There is something undeniably sweet about this book. On one level, in line with the cover’s pretty pink text, it is a simple, unpretentious story about a girl who loved to dance. But on another level, the unfolding tragedy is Shakespearian – an effect amplified by the unfussy prose of Anne Allan, a long-time professional dancer and choreographer.
Years after everyone else cashed in their Diana chips, the Scottish-born author has finally decided to tell her story. The book opens in 1981. Allan is a dancer and ballet mistress with the London City Ballet, and the performance is Swan Lake; but the drama happens offstage when she receives a call from Anne Beckwith-Smith, lady-in-waiting to Diana, Princess of Wales. Prince Charles’s stratospherically famous new bride has requested ballet lessons.
Schedules permitting, Allan indulged the young princess’s love of dance in one-to-one sessions on a weekly basis. The lessons were secret, and their effect transformative. Diana’s ‘head continued to look at the floor. I gently noted that the head was the heaviest part of the body… I wanted her to feel the freedom that dance can give, and she did.’ The pupil ended the first lesson by giving her teacher a small posy. Many cherished handwritten notes would follow, and it was the beginning of an important relationship. The princess’s metamorphosis from Shy Di to Britain’s most glamorous asset began there, on the sprung floor of a Hammersmith dance studio in a simple leotard.
The classes spanned nearly a decade, ending only when Allan emigrated to Canada in 1989 after her marriage fell part. For eight precious years she was privy to Britain’s most famous ‘fairy story’. What is striking is the lack of control Diana had over her own life – trapped like a fly in a web, detectives bookending her lessons, her every move pinned down to tight, preordained schedules, and the presence of the palace never far away. When we first meet her, ‘blushing apologetically’, she is in love and desperately keen to please. Dancing with Diana is an uncomfortable reminder of how convenient a biddable, isolated princess was for the royal machine in those early days. Allan slowly boosts her confidence.
From the outset, there are tiny cracks. A much anticipated trip to Australia sees Diana assert herself for the first time: she will not travel without baby William. Allan watches the drama unfold on screen. Diana returns to her for more dancing and talk, admitting that the attention she got on tour seemed to ‘bother Charles’. How can she impress her elusive prince?
The first high point is Diana’s duet with Wayne Sleep at the Royal Opera House, a fitting prelude to her other great dance-off, with John Travolta. The build-up to her surprise performance at Covent Garden is riveting.
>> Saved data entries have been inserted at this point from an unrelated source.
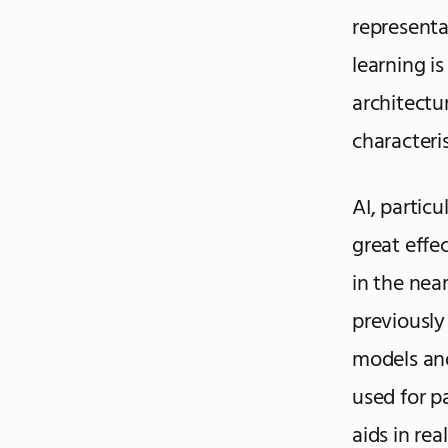
representa
learning i
architectu
characteri
AI, particu
great effe
in the nea
previously
models and
used for p
aids in re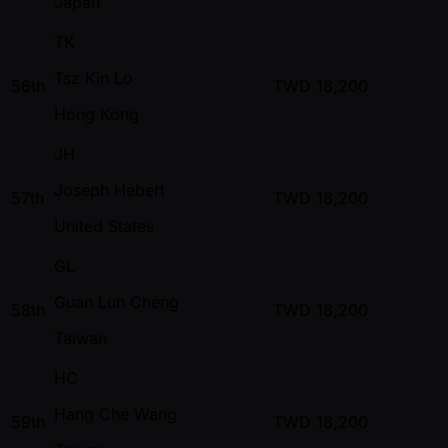
Japan
TK
Tsz Kin Lo
56th
TWD
18,200
Hong Kong
JH
Joseph Hebert
57th
TWD
18,200
United States
GL
Guan Lun Cheng
58th
TWD
18,200
Taiwan
HC
Hang Che Wang
59th
TWD
18,200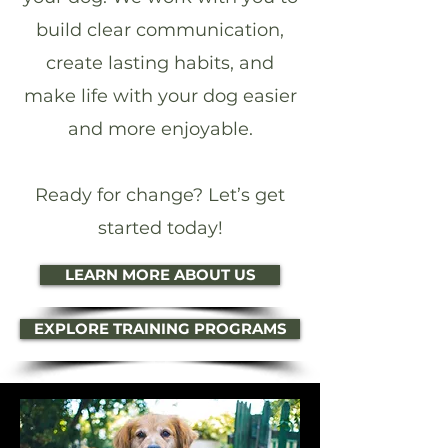
build clear communication,
create lasting habits, and
make life with your dog easier
and more enjoyable.
Ready for change? Let’s get
started today!
LEARN MORE ABOUT US
EXPLORE TRAINING PROGRAMS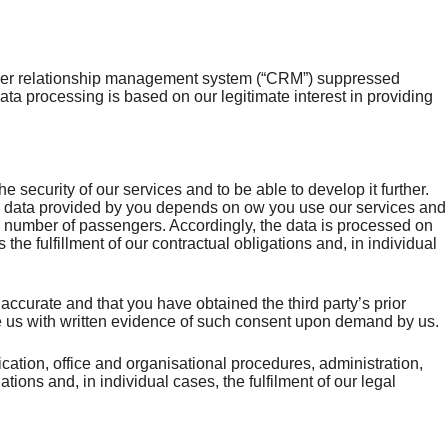
tomer relationship management system (“CRM”) suppressed
processing is based on our legitimate interest in providing
 security of our services and to be able to develop it further.
 The data provided by you depends on ow you use our services and
e, number of passengers. Accordingly, the data is processed on
s the fulfillment of our contractual obligations and, in individual
accurate and that you have obtained the third party’s prior
ide us with written evidence of such consent upon demand by us.
ation, office and organisational procedures, administration,
ations and, in individual cases, the fulfilment of our legal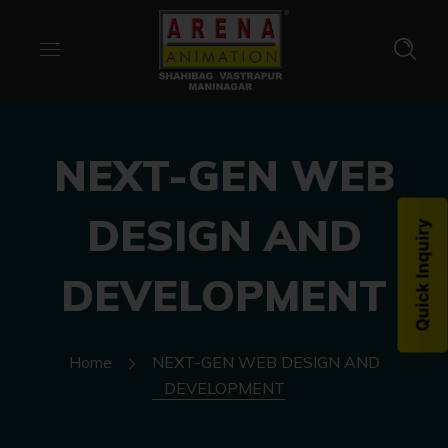
NEXT-GEN WEB
DESIGN AND
Quick Inquiry
DEVELOPMENT
Home
NEXT-GEN WEB DESIGN AND
DEVELOPMENT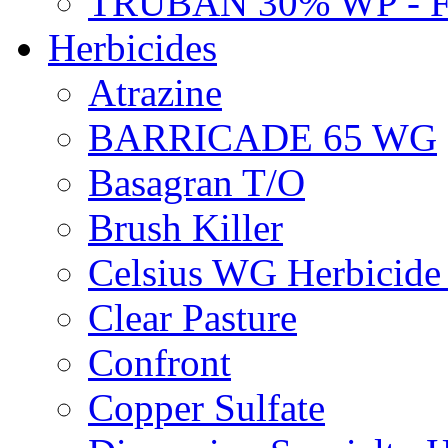
TRUBAN 30% WP - 
Herbicides
Atrazine
BARRICADE 65 WG
Basagran T/O
Brush Killer
Celsius WG Herbicid
Clear Pasture
Confront
Copper Sulfate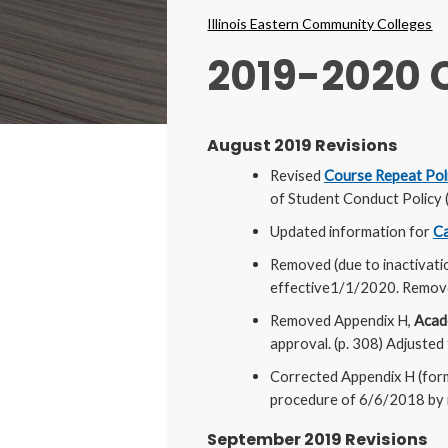
Breadcrumbs
Illinois Eastern Community Colleges
2019-2020
August 2019 Revisions
Revised
Course Repeat Poli
of Student Conduct Policy 
Updated information for
Ca
Removed (due to inactivati
effective1/1/2020. Removed
Removed Appendix H,
Acade
approval. (p. 308) Adjusted
Corrected Appendix H (for
procedure of 6/6/2018 by r
September 2019 Revisions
Diana takes the lead: it is all her idea to celebrate the prince’s 37th birthday, including the music – Billy Joel’s ‘Uptown Girl’. She confesses that Charles prefers opera and ‘sometimes I find his friends all a bit stuffy’. Just wait until he sees his wife dance…
Her gumption, the adrenaline, the sheer joy of escaping the Royal Box and doing her own thing is palpable. ‘As she came off from the final bow, Diana said to both of us: “Beats the wedding!’’ ’ But not everyone agreed:
She made her way to Charles, and as she stood before him, I could sense she desperately wanted his approval. He said ‘Well done, darling’, and turned to talk to someone else.
Allan’s prose is careful, respectful even, but she can’t hide her loyalties.
Diana’s relationship with Allan and Sleep deepens. There is a private lunch and an official event at which Sleep is considered to have overstepped the mark. Was he talking too loudly? Hogging Diana? It is not clear: men in suits and ladies-in-waiting are discreet. They even try to stand Allan down. The princess is having none of it; by now the dance teacher has become her confidante. As much time is spent in tears on the floor over the parlous state of Diana’s marriage as it is in improving her dance moves. Allan listens and consoles, and Diana responds with notes and hugs: ‘Words are inadequate to what I feel, but you know how deeply I appreciate your advice.’
Today the King, happily married to Queen Camilla, is up against it with cancer. Most people have preferred to forgive and forget his early misdemeanours. After all, broken marriages are two a penny now. But close friendship doesn’t work like that. When Charles and Camilla visited Canada in 2014, Allan, by then artistic director at Toronto’s Confederation Centre of the Arts, found an excuse to avoid the royals’ receiving line – a gesture I feel sure Diana would have appreciated.